Both the line containing "- Pimoroni Pirate Radio" and the line containing "- Pimoroni Pirate/pHat with PiVumeter" belong to the span. Output exactly that span from the listing below, and nothing outside it.
───── MATERIAL FOR THE TASK
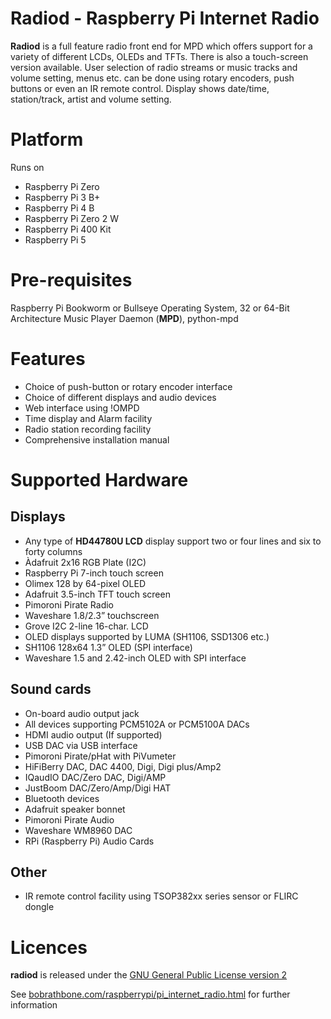 Radiod - Raspberry Pi Internet Radio 
===== 
**Radiod** is a full feature radio front end for MPD which offers support for a variety of different LCDs, OLEDs and TFTs. There is also a touch-screen version available. User selection of radio streams or music tracks and volume setting, menus etc. can be done using rotary encoders, push buttons or even an IR remote control. Display shows date/time, station/track, artist and volume setting.

Platform
======
Runs on
- Raspberry Pi Zero
- Raspberry Pi 3 B+
- Raspberry Pi 4 B
- Raspberry Pi Zero 2 W
- Raspberry Pi 400 Kit
- Raspberry Pi 5

Pre-requisites
=========
Raspberry Pi Bookworm or Bullseye Operating System, 32 or 64-Bit Architecture
Music Player Daemon (**MPD**), python-mpd

Features
======
- Choice of push-button or rotary encoder interface
-  Choice of different displays and audio devices
- Web interface using !OMPD 
- Time display and Alarm facility
- Radio station recording facility
- Comprehensive installation manual

Supported Hardware
==============
## Displays
- Any type of **HD44780U LCD** display support two or four lines and six to forty columns
- Àdafruit 2x16 RGB Plate (I2C) 
- Raspberry Pi 7-inch touch screen
- Olimex 128 by 64-pixel OLED
- Adafruit 3.5-inch TFT touch screen
- Pimoroni Pirate Radio 
- Waveshare 1.8/2.3” touchscreen
- Grove I2C 2-line 16-char. LCD
- OLED displays supported by LUMA (SH1106, SSD1306 etc.)
- SH1106 128x64 1.3” OLED (SPI interface) 
- Waveshare 1.5 and 2.42-inch OLED with SPI interface

## Sound cards
- On-board audio output jack
- All devices supporting PCM5102A or PCM5100A DACs
- HDMI audio output (If supported)
- USB DAC via USB interface
- Pimoroni Pirate/pHat with PiVumeter
- HiFiBerry DAC, DAC 4400, Digi, Digi plus/Amp2
- IQaudIO DAC/Zero DAC, Digi/AMP
- JustBoom DAC/Zero/Amp/Digi HAT
- Bluetooth devices
- Adafruit speaker bonnet
- Pimoroni Pirate Audio
- Waveshare WM8960 DAC
- RPi (Raspberry Pi) Audio Cards

## Other
- IR remote control facility using TSOP382xx series sensor or FLIRC dongle

Licences
=====
**radiod** is released under the
[GNU General Public License version 2](https://www.gnu.org/licenses/gpl-2.0.txt)

See [bobrathbone.com/raspberrypi/pi_internet_radio.html](https://bobrathbone.com/raspberrypi/pi_internet_radio.html) for further information
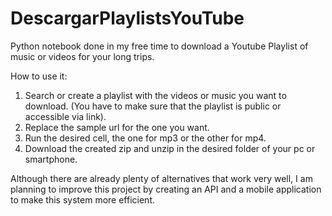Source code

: # DescargarPlaylistsYouTube

Python notebook done in my free time to download a Youtube Playlist of music or videos for your long trips.

How to use it:
1. Search or create a playlist with the videos or music you want to download. (You have to make sure that the playlist is public or accessible via link).
2. Replace the sample url for the one you want.
3. Run the desired cell, the one for mp3 or the other for mp4.
4. Download the created zip and unzip in the desired folder of your pc or smartphone.

Although there are already plenty of alternatives that work very well, I am planning to improve this project by creating an API and a mobile application to make this system more efficient.
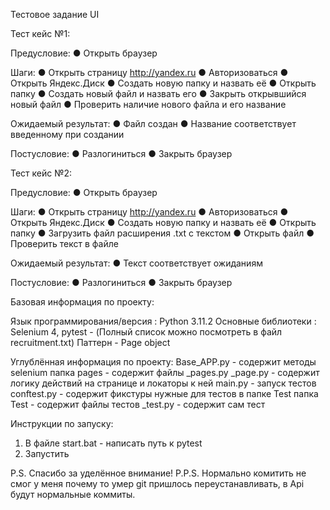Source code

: Тестовое задание UI

Тест кейс №1:

Предусловие:
● Открыть браузер

Шаги:
● Открыть страницу http://yandex.ru
● Авторизоваться
● Открыть Яндекс.Диск
● Создать новую папку и назвать её
● Открыть папку
● Создать новый файл и назвать его
● Закрыть открывшийся новый файл
● Проверить наличие нового файла и его название

Ожидаемый результат:
● Файл создан
● Название соответствует введенному при создании

Постусловие:
● Разлогиниться
● Закрыть браузер

Тест кейс №2:

Предусловие:
● Открыть браузер

Шаги:
● Открыть страницу http://yandex.ru
● Авторизоваться
● Открыть Яндекс.Диск
● Создать новую папку и назвать её
● Открыть папку
● Загрузить файл расширения .txt с текстом
● Открыть файл
● Проверить текст в файле

Ожидаемый результат:
● Текст соответствует ожиданиям

Постусловие:
● Разлогиниться
● Закрыть браузер

Базовая информация по проекту:

Язык программирования/версия : Python 3.11.2
Основные библиотеки : Selenium 4, pytest - (Полный список можно посмотреть в файл recruitment.txt)
Паттерн - Page object

Углублённая информация по проекту:
Base_APP.py - содержит методы selenium 
папка pages - содержит файлы _pages.py
_page.py -  содержит логику действий на странице и локаторы к ней
main.py - запуск тестов
conftest.py - содержит фикстуры нужные для тестов в папке Test
папка Test - содержит файлы тестов
_test.py - содержит сам тест

Инструкции по запуску:
1. В файле start.bat - написать путь к pytest
2. Запустить

P.S. Спасибо за уделённое внимание!
P.P.S. Нормально комитить не смог у меня почему то умер git пришлось переустанавливать, в Api будут нормальные коммиты.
──────────
→ TASK ANSWER:
- Pimoroni Pirate Radio 
- Waveshare 1.8/2.3” touchscreen
- Grove I2C 2-line 16-char. LCD
- OLED displays supported by LUMA (SH1106, SSD1306 etc.)
- SH1106 128x64 1.3” OLED (SPI interface) 
- Waveshare 1.5 and 2.42-inch OLED with SPI interface

## Sound cards
- On-board audio output jack
- All devices supporting PCM5102A or PCM5100A DACs
- HDMI audio output (If supported)
- USB DAC via USB interface
- Pimoroni Pirate/pHat with PiVumeter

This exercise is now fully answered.